I’ve discussed in multiple articles the differences between a human and an animal study. In simplest terms, animals can be controlled, humans cannot be. That means that in a testosterone trial of mice, scientists can control what the animal eats, when it sleeps, how much exercise it gets–even its genetic makeup, thanks to selective laboratory breeding.

In human studies everything becomes a variable, no matter how scientists try to control for them. With testosterone studies, there’s no guarantee that humans have the same Androgen Receptor mutations as seen in the above studies–without which mutations, there’s nothing for the ginseng to act upon, and so no testosterone increase.

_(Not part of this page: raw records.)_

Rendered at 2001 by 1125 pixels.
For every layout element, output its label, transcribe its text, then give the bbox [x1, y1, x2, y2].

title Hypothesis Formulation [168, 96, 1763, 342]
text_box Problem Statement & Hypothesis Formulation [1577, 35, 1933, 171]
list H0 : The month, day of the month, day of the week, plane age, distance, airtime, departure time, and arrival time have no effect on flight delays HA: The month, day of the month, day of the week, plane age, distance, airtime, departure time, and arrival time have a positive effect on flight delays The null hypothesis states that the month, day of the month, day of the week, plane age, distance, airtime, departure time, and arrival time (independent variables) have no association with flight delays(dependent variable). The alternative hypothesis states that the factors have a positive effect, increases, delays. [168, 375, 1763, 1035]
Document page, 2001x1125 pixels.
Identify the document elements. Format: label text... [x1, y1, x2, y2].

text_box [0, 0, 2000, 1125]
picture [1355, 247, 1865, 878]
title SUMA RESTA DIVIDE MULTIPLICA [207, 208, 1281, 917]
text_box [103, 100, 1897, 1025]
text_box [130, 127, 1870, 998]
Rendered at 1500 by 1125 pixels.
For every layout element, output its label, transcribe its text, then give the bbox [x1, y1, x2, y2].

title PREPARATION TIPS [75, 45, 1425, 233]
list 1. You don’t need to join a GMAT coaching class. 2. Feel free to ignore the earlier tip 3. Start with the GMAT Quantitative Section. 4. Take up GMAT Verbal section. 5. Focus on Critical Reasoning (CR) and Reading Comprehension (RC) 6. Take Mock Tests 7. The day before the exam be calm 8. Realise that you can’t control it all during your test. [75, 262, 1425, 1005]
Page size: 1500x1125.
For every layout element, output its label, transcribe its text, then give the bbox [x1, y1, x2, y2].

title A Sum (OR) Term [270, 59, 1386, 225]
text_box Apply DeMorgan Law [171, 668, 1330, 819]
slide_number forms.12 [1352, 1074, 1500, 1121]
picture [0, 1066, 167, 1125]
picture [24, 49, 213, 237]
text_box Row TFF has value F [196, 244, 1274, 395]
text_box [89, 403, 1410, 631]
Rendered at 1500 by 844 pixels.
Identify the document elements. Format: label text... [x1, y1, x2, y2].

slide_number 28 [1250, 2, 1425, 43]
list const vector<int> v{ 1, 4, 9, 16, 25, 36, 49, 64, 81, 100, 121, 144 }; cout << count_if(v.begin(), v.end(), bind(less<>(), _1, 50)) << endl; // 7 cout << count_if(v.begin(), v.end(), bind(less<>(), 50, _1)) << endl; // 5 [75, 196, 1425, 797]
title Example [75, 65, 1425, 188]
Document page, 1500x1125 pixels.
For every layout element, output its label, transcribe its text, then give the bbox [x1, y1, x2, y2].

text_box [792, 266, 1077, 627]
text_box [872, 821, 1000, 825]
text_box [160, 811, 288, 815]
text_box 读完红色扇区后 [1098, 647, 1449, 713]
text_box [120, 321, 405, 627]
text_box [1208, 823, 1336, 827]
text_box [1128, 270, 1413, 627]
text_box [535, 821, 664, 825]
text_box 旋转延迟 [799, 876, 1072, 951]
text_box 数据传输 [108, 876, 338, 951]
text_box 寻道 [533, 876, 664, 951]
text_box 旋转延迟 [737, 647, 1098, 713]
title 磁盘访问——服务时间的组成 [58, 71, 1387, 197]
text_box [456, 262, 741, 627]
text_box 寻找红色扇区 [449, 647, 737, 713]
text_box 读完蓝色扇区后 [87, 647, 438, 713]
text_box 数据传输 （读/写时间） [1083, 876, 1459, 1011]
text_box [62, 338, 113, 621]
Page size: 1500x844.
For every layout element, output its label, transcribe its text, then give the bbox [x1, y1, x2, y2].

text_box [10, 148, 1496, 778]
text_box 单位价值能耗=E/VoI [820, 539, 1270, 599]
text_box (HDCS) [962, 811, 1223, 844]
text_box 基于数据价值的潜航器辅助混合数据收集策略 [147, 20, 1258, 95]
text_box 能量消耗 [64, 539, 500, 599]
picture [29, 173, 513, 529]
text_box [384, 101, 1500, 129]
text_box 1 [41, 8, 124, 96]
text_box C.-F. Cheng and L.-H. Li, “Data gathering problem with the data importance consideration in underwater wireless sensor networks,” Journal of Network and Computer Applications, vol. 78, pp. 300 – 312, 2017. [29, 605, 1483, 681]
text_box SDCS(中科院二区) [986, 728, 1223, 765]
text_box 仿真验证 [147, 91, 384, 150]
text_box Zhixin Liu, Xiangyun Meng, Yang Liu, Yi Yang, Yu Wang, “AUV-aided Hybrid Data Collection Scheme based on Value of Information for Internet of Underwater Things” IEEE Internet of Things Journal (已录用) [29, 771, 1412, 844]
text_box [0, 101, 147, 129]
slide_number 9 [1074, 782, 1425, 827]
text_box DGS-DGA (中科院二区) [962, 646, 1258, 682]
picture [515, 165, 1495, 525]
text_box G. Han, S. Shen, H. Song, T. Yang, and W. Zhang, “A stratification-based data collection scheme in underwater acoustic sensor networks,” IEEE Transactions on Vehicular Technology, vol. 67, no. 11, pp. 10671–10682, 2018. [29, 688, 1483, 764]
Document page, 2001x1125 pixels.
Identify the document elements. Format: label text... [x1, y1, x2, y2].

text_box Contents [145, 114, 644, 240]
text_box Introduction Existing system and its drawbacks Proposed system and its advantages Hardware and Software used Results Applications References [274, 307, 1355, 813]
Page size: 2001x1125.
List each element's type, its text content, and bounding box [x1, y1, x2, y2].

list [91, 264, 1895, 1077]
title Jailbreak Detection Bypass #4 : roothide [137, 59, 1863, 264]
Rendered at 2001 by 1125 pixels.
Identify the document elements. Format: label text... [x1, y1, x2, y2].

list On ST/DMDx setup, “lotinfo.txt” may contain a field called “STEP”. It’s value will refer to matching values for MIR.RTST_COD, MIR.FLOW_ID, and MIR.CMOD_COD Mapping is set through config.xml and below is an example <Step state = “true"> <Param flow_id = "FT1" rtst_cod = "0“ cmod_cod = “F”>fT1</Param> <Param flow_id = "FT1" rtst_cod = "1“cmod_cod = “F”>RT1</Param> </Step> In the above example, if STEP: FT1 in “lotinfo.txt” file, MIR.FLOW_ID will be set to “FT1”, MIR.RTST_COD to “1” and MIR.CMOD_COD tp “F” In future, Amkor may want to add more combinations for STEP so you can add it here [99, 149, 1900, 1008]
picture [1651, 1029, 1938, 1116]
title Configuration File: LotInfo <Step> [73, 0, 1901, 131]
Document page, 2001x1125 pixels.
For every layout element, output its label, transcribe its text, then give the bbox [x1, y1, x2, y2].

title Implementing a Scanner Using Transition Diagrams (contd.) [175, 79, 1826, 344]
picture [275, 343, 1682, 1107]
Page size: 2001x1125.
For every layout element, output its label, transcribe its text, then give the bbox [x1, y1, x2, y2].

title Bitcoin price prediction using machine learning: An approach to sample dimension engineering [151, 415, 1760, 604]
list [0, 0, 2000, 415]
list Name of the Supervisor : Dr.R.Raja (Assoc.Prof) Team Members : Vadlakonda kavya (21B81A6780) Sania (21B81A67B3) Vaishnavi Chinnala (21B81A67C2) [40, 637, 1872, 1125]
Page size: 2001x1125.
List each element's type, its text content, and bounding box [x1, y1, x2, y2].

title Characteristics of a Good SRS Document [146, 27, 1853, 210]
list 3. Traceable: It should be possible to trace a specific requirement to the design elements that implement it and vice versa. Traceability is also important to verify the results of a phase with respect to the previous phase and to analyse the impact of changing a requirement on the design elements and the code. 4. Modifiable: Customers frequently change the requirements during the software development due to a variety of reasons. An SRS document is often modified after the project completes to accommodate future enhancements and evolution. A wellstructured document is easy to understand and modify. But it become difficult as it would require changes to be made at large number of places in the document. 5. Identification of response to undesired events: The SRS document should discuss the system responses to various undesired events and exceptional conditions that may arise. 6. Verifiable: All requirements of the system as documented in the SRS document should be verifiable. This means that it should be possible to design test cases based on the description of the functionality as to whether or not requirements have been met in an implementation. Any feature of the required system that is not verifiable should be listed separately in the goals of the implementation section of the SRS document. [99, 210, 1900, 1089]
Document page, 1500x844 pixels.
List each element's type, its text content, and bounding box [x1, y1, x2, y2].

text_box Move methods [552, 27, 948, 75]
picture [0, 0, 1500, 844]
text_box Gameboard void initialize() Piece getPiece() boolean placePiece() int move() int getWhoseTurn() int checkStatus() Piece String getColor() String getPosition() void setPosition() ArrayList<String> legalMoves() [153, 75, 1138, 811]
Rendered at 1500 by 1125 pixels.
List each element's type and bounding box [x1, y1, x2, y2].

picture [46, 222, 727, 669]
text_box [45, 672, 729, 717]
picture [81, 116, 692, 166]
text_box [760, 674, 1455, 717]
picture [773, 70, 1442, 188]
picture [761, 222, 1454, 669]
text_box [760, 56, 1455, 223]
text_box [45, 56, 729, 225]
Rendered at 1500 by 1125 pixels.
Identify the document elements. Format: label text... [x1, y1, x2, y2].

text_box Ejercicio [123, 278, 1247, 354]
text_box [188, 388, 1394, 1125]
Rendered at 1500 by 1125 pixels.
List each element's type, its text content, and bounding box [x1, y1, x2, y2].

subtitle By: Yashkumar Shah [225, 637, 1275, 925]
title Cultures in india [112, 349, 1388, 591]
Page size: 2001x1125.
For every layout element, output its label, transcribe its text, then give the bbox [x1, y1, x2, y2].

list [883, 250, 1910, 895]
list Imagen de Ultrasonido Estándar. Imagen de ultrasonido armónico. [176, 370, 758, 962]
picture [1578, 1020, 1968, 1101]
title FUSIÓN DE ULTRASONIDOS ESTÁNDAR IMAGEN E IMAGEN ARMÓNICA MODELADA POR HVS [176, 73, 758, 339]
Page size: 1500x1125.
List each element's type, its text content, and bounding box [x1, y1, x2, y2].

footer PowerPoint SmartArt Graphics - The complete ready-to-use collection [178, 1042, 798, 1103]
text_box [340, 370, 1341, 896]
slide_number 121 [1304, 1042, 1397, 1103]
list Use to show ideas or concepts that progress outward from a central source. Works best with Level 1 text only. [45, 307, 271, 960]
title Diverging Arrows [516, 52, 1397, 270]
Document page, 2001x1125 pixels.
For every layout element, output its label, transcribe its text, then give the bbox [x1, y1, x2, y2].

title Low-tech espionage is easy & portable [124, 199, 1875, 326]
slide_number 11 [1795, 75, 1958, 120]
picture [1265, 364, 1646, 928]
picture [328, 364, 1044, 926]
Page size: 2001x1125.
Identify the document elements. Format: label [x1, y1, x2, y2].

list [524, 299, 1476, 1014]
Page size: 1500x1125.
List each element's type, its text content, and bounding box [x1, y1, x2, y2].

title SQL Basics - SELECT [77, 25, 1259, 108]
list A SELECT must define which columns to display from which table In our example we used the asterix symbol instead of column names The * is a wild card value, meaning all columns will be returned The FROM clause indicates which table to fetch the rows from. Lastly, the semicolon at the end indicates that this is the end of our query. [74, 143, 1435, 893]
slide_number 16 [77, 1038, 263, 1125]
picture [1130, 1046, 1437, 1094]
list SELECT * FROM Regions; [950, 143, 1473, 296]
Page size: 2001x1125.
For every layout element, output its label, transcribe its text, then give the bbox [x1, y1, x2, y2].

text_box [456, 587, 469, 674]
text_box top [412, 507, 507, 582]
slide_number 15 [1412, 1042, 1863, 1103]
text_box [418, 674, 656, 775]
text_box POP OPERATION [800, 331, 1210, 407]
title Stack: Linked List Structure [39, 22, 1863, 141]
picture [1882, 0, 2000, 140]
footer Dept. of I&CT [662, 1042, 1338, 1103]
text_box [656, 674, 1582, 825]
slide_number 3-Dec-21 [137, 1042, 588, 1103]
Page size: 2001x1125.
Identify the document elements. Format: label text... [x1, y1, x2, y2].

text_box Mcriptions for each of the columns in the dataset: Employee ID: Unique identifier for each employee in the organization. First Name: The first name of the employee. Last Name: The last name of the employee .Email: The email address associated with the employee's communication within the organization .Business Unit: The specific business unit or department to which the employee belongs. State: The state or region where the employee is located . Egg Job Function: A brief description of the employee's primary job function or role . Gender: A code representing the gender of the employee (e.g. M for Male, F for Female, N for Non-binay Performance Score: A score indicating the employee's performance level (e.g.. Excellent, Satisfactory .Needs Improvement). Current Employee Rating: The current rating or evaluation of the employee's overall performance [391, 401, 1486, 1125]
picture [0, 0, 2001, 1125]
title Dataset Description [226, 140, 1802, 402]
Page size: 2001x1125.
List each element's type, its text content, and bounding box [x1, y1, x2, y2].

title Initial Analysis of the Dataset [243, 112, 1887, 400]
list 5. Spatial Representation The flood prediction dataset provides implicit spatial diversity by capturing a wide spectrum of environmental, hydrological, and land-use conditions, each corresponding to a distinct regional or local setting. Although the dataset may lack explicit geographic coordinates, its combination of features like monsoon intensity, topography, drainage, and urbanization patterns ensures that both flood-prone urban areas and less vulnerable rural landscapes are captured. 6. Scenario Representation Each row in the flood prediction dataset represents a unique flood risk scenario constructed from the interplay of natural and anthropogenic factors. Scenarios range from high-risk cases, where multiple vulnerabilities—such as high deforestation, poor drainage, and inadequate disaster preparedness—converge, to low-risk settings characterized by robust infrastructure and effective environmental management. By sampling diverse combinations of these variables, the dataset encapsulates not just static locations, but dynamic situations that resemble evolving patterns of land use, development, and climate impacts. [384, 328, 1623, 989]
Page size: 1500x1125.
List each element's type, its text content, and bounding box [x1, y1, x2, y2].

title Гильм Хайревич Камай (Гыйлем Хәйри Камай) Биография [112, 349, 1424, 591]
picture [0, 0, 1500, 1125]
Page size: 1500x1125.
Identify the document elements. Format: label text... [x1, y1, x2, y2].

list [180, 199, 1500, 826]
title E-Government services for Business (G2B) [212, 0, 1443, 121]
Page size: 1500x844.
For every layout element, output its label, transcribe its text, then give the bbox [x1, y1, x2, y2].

Taking the estrogen boosting effects from one study, and the DHEA effects on women from another, we may also simply be seeing a fundamental difference in how men and women metabolize supplements.  

To the point about Androgen Receptors, the last study we’ll examine is also the most recent, and perhaps the most well-executed. Using all the best testing parameters, a team of researchers found that testosterone levels actually went down in healthy men after taking ginseng.

This suggests that when all other hormonal systems are normal, or even high-testosterone already, ginseng’s estrogen-boosting effects (as noted in mice) will take over.

Conclusion

In researching this article, several things became clear that I hope have been communicated.

1) Some studies suggest Ginseng improves sexual health, but; 2) that doesn’t necessarily mean higher testosterone, and; 3) there is as much data suggesting testosterone goes down as there is that it goes up.

Nearly every study I read and cited for this piece had the caveat that more research is needed. It remains clear that ginseng improves testosterone levels in rats and mice, and it’s becoming more clear why this is the case. But translation to humans remains elusive, and until more data is available, no conclusions can be reached.